Gonzaga fought off a hard last-second sprint from Ridley College (Ont.), which closed the Eagles’ margin of victory to just over six-tenths of a second in the race’s final meters. St. Albans, which won the boy’s first eight at Virginia Scholastic Rowing Championships a week ago, finished fourth with a time of 4 minutes 12.03 seconds.
“In many ways, this is just almost a relief,” Gonzaga Coach Marc Mandel said. “There’s not a weak link in our crew. I had trust, just complete trust. . . . There’s been a lot of pressure on these guys all year long, because we know we had a good crew all year long. They lived up to their potential, and that’s what’s so fulfilling about today.”
For the previously undefeated Madison girls’ first eight, Saturday’s final presented an unexpected difficulty when senior Laura Preston tripped on the way to watch her teammates in the second eight race and injured her ankle.

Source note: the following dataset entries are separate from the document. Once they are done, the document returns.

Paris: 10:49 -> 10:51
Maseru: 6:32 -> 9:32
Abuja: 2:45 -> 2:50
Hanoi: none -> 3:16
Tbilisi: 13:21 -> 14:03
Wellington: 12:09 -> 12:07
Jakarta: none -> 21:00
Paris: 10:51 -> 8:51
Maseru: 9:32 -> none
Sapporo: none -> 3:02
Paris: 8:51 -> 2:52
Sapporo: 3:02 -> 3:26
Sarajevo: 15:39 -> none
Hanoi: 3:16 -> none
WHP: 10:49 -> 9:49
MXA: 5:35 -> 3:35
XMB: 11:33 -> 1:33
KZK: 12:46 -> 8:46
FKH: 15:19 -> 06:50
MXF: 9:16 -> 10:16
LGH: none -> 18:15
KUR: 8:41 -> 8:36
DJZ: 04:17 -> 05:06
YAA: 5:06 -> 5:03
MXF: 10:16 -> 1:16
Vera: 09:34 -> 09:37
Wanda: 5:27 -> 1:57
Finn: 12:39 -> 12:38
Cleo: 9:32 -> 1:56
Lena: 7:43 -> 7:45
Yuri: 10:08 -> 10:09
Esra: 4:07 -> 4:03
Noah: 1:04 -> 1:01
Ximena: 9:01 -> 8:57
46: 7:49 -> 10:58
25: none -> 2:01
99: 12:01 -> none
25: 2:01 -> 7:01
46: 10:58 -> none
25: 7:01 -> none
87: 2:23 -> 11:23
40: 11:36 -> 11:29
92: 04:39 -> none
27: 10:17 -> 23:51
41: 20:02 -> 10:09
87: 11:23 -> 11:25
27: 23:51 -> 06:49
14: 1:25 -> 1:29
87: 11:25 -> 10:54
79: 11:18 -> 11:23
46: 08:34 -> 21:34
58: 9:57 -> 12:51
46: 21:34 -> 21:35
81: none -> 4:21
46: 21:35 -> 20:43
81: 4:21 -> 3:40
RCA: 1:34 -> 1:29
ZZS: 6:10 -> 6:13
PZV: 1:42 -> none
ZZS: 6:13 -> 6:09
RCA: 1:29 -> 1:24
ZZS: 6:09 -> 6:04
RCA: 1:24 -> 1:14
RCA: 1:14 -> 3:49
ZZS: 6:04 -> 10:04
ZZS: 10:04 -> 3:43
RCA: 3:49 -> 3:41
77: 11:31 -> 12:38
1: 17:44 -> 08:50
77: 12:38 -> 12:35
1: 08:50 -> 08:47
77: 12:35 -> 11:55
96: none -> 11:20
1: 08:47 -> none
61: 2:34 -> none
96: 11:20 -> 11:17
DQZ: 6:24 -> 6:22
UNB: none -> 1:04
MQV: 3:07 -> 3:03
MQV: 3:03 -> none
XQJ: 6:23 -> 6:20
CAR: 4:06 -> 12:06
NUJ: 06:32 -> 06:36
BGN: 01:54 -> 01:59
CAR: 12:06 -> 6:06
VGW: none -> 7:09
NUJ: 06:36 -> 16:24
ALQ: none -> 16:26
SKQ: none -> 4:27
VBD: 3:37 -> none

Regatta medics helped the senior ice her ankle and elevate it, but Preston said that despite the attention, she rowed Saturday afternoon’s final at less than 100 percent.
“It swelled up real big and I couldn’t walk,” Preston said. “When you’re racing, you’re kind of just full of so much adrenaline that you can’t really feel anything. I can tell you that right after the race it was throbbing so bad, but during the race all I could think about was just beating the boats.”
Competing with an injured rower, Madison still managed to finish third in the girls’ first eight final, behind Philadelphia’s Mount St. Joseph’s (4 minutes 48.34 seconds) and National Cathedral (4 minutes 50.32 seconds), which finished behind Madison a week ago at VSRC.
Madison edged onto the medal stand ahead of Orlando’s Winter Park by five hundredths of a second, a margin so narrow that the Warhawks first eight assumed it had lost and had gone to put their boat away instead of lining up to receive its medals. Preston said that when she and her teammates heard how they had placed, they were in shock.
“It was absolutely crazy, everyone was just like, ‘This can’t be true, we can’t have done it,’ ” she said. “Everyone was just crazy. It was like the tears of ‘Oh, we just got fourth, we were so close’ turn into the tears of ‘Oh, we just got third.’ It changed the chemistry of the boat completely.”